Collected data:
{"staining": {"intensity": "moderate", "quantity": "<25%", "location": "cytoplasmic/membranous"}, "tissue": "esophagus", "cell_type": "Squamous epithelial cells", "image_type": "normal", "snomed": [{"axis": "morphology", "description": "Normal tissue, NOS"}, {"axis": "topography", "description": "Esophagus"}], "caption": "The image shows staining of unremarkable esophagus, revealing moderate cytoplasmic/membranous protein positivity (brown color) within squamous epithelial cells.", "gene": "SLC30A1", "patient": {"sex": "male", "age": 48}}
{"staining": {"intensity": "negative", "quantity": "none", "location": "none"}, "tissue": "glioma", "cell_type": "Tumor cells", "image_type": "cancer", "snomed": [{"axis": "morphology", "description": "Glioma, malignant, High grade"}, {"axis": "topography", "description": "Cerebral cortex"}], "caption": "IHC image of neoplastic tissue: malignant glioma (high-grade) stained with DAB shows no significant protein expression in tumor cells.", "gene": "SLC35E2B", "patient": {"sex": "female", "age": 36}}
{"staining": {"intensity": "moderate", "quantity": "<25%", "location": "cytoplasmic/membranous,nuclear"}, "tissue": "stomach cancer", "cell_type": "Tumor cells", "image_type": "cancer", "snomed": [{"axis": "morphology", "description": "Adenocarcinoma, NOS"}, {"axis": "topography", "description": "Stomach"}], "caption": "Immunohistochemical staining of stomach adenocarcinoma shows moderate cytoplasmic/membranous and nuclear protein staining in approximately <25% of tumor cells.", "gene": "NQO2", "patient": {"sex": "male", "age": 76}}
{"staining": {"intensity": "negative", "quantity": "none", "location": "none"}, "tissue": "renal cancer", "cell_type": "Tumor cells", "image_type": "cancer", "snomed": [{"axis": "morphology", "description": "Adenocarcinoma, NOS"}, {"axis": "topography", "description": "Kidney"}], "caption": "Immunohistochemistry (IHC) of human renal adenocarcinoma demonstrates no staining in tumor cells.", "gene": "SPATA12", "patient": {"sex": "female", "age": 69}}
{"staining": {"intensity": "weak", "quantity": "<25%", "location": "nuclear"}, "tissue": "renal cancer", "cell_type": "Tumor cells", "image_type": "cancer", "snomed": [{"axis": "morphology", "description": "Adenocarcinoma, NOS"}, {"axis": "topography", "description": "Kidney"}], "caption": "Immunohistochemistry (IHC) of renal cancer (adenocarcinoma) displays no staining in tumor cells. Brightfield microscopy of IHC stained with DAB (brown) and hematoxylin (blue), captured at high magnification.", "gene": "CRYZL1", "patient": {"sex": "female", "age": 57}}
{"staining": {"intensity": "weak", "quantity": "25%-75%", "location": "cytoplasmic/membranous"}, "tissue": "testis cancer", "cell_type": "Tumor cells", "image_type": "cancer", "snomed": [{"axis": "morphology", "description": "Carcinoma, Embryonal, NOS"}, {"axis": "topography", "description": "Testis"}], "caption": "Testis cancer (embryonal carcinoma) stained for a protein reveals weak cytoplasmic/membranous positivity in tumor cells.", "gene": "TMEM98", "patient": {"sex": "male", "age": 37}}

(EXERCISE GOAL)
The records must each be output verbatim, with nothing left out.

(SOLUTION FOR THIS EXERCISE)
{"staining": {"intensity": "moderate", "quantity": "<25%", "location": "cytoplasmic/membranous"}, "tissue": "esophagus", "cell_type": "Squamous epithelial cells", "image_type": "normal", "snomed": [{"axis": "morphology", "description": "Normal tissue, NOS"}, {"axis": "topography", "description": "Esophagus"}], "caption": "The image shows staining of unremarkable esophagus, revealing moderate cytoplasmic/membranous protein positivity (brown color) within squamous epithelial cells.", "gene": "SLC30A1", "patient": {"sex": "male", "age": 48}}
{"staining": {"intensity": "negative", "quantity": "none", "location": "none"}, "tissue": "glioma", "cell_type": "Tumor cells", "image_type": "cancer", "snomed": [{"axis": "morphology", "description": "Glioma, malignant, High grade"}, {"axis": "topography", "description": "Cerebral cortex"}], "caption": "IHC image of neoplastic tissue: malignant glioma (high-grade) stained with DAB shows no significant protein expression in tumor cells.", "gene": "SLC35E2B", "patient": {"sex": "female", "age": 36}}
{"staining": {"intensity": "moderate", "quantity": "<25%", "location": "cytoplasmic/membranous,nuclear"}, "tissue": "stomach cancer", "cell_type": "Tumor cells", "image_type": "cancer", "snomed": [{"axis": "morphology", "description": "Adenocarcinoma, NOS"}, {"axis": "topography", "description": "Stomach"}], "caption": "Immunohistochemical staining of stomach adenocarcinoma shows moderate cytoplasmic/membranous and nuclear protein staining in approximately <25% of tumor cells.", "gene": "NQO2", "patient": {"sex": "male", "age": 76}}
{"staining": {"intensity": "negative", "quantity": "none", "location": "none"}, "tissue": "renal cancer", "cell_type": "Tumor cells", "image_type": "cancer", "snomed": [{"axis": "morphology", "description": "Adenocarcinoma, NOS"}, {"axis": "topography", "description": "Kidney"}], "caption": "Immunohistochemistry (IHC) of human renal adenocarcinoma demonstrates no staining in tumor cells.", "gene": "SPATA12", "patient": {"sex": "female", "age": 69}}
{"staining": {"intensity": "weak", "quantity": "<25%", "location": "nuclear"}, "tissue": "renal cancer", "cell_type": "Tumor cells", "image_type": "cancer", "snomed": [{"axis": "morphology", "description": "Adenocarcinoma, NOS"}, {"axis": "topography", "description": "Kidney"}], "caption": "Immunohistochemistry (IHC) of renal cancer (adenocarcinoma) displays no staining in tumor cells. Brightfield microscopy of IHC stained with DAB (brown) and hematoxylin (blue), captured at high magnification.", "gene": "CRYZL1", "patient": {"sex": "female", "age": 57}}
{"staining": {"intensity": "weak", "quantity": "25%-75%", "location": "cytoplasmic/membranous"}, "tissue": "testis cancer", "cell_type": "Tumor cells", "image_type": "cancer", "snomed": [{"axis": "morphology", "description": "Carcinoma, Embryonal, NOS"}, {"axis": "topography", "description": "Testis"}], "caption": "Testis cancer (embryonal carcinoma) stained for a protein reveals weak cytoplasmic/membranous positivity in tumor cells.", "gene": "TMEM98", "patient": {"sex": "male", "age": 37}}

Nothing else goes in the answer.